Über die Künstlerin
Januszeichen und Transformation in der Malerei von Marie Carolin Knoth
Nirgends sieht man derzeit eine engere Verflechtung von Malerei und Druckgrafik, als bei Marie Carolin Knoth. Ernsthaft, zugleich liebevoll und heiter verfolgt Knoth die Entwicklung ihrer Gemälde. Entwicklung deshalb, weil sie im Entstehen ein starkes Eigenleben entwickeln. Ihre Bilder schöpfen aus reichen Quellen, historisch, technisch, seelisch. In technischer Hinsicht kann Knoth auf ihre intensive Erfahrung und geradezu wissenschaftliche Experimentierarbeit mit dem anspruchsvollen Clichée Verre zurückgreifen. Auch als Glasklischeedruck bezeichnet war diese grafische Technik aus dem frühen 19. Jahrhundert lange in Vergessenheit geraten.
Spürbar ist der Entwicklungs- und Transformationsprozess bei Knoth aber auch immer in den formalen Mitteln, für die sie sich in ihrer Malerei entscheidet. Spielerisch leicht und anmutig verbindet sie die beiden scheinbaren Gegensätze von Abstraktion und Gegenständlichkeit miteinander, setzt sie dabei in ein sowohl spannendes als auch harmonisches Verhältnis, von dem beide Aspekte profitieren. Energetisch schwingen die verschiedenen Ebenen in ihren Bildern, sodass nicht einmal das süße Kindchenschema in einem Bild wie Irrlicht oder Blaue Stunde (beide 2015) süßlich wirkt, denn es bekommt den starken Ausgleich durch eine bisweilen raue malerische Umsetzung, grobe Pinselstriche, eine alles andere als glatte Bearbeitung, Drippings und andere Zufälligkeiten. Genau diese Widersprüchlichkeiten machen Knoths Gemälde zu einer Augenweide: Themen voller Zärtlichkeit, auch Mütterlichkeit; von Szenen, in denen die ganze Liebe von Marie Carolin Knoth zu grundlegenden menschlichen Erfahrungen und zur Natur empfunden werden kann. Bei Knoth ist es, als hätten das Action Painting von Jackson Pollock, die klassische Ästhetik der Fotografie des 19. Jahrhunderts mit den zärtlichen Bildern einer Berthe Morisot oder Mary Cassatt eine Union geschlossen. Gegensätze, die sich vermeintlich ausschließen. Januszeichen. Genau diese Ambivalenz, der Zusammenklang und die quasi harmonische Verbindung der Gegensätzen ist es, was Knoth in ihrer Malerei aktuell besonders interessiert, fasziniert und antreibt.

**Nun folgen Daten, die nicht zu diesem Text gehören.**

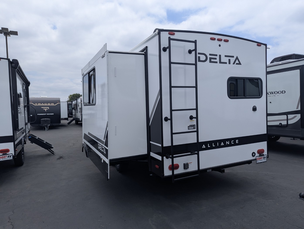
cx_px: 152
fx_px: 211
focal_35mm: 24
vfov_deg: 56.9
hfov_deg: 71.5
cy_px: 114
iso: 49
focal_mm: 6.81
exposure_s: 1/3236
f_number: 1.85
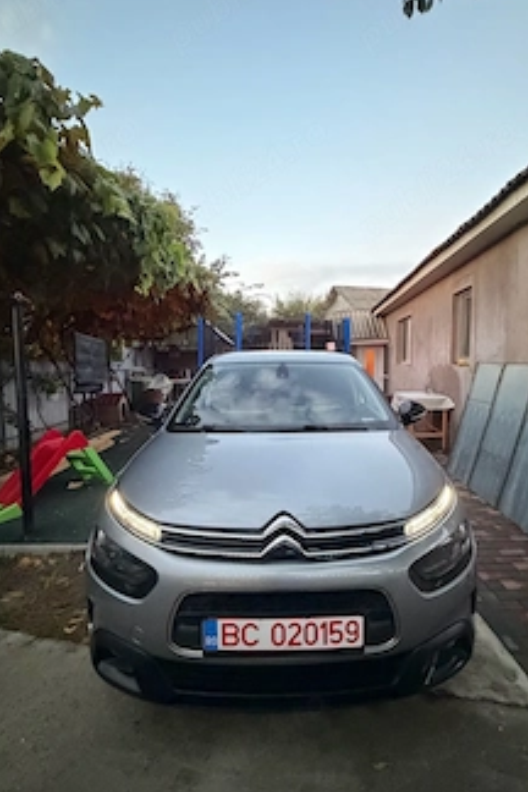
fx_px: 396
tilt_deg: -5.2
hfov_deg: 67.1
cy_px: 401
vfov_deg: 90.0
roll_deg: +0.9
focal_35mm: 18
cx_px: 296
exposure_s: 1/35
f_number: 2.2
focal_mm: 2.22
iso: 1600
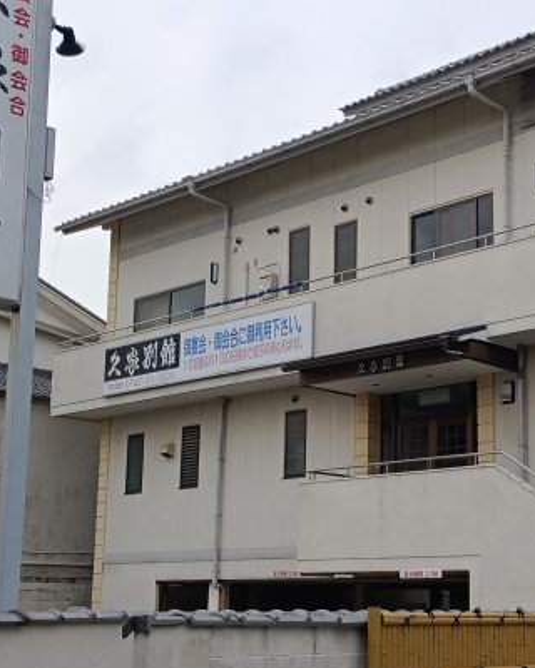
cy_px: 399
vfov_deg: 31.4
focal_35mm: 60
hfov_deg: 25.3
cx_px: 343
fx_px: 1188
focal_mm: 6.14
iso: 50
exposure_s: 1/127
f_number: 1.65
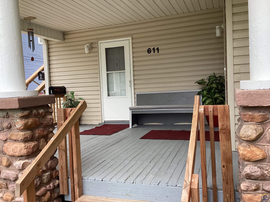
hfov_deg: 58.4
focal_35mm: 31
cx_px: 135
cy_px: 101
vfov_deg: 45.4
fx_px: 242
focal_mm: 3.3
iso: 40
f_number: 2.4
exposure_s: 1/120
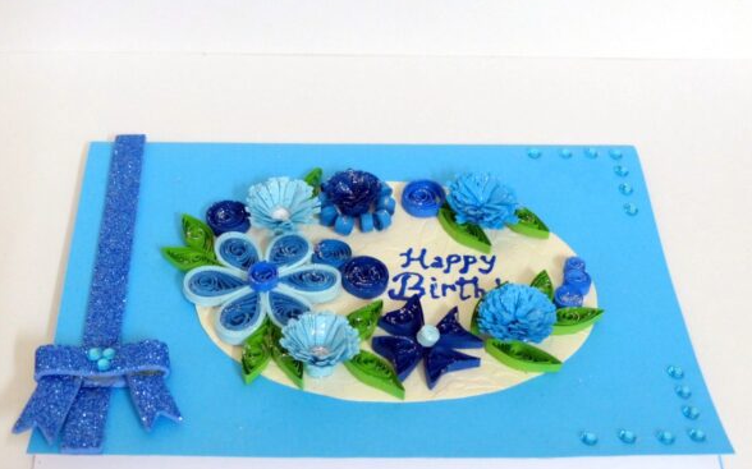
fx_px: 1086
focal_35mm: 53
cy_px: 234
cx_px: 380
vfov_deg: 24.4
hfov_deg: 38.2
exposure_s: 1/20
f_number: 2.8
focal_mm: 8.7
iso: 400
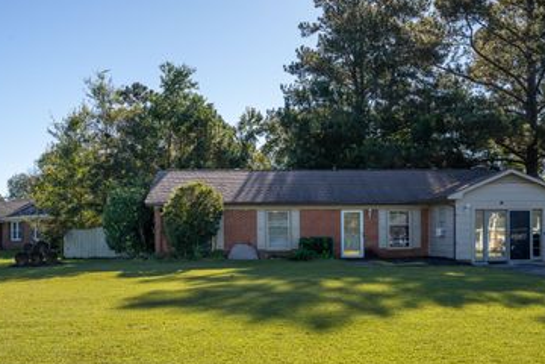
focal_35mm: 42
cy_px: 245
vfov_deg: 31.6
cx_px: 282
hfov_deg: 46.4
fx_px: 636
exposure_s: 1/160
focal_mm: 28
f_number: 10
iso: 500
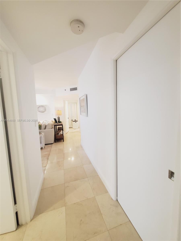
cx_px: 90
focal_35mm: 13
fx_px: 91
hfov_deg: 89.9
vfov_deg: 106.2
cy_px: 120
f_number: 2.2
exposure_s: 1/60
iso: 250
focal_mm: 1.8
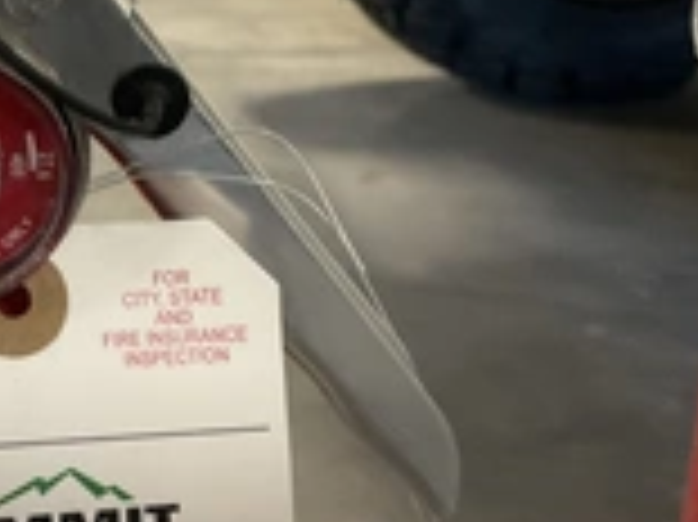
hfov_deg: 25.2
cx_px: 68
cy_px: 108
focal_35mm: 75
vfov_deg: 19.4
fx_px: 1511
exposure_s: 1/40
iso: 250
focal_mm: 3
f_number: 1.8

Eine symbiotische Verschmelzung sucht der Betrachter hingegen vergeblich: Die einzelnen Bestandteile sind im Ganzen noch eindeutig nachvollziehbar und immer wieder deutlich von einander abgegrenzt.
In der Rückschau erschließt sich die Entwicklung von Knoths Malerei wie ein stringent aufgebautes Drehbuch, in dem sich die Spannung zunehmend verdichtet, Themen sich zuspitzen und an Relevanz gewinnen – ohne dass die Künstlerin das so hätte voraussehen können. Während für Marie Carolin Knoth in der prägenden Zeit des Malereidiploms an der Hochschule für Grafik und Buchkunst in Leipzig das Thema von Netzen, von Vernetztheit und Wasser ganz im Zentrum ihrer Aufmerksamkeit stand, hat sie sich in der darauf folgenden Zeit als Meisterschülerin von Neo Rauch dem Thema Aufbruch und Wandlung verschrieben. Besonders wichtig ist für Knoth der Begriff der Initiation als Übergang von einer Phase in die nächste, als Transformation und Metamorphose. Ein Kernpunkt der Initiation besteht für sie in der Feuerprüfung: Durch das Feuer gehen und nicht zu verbrennen. Das Januszeichen steht auch für das Davor und Danach der Initiation.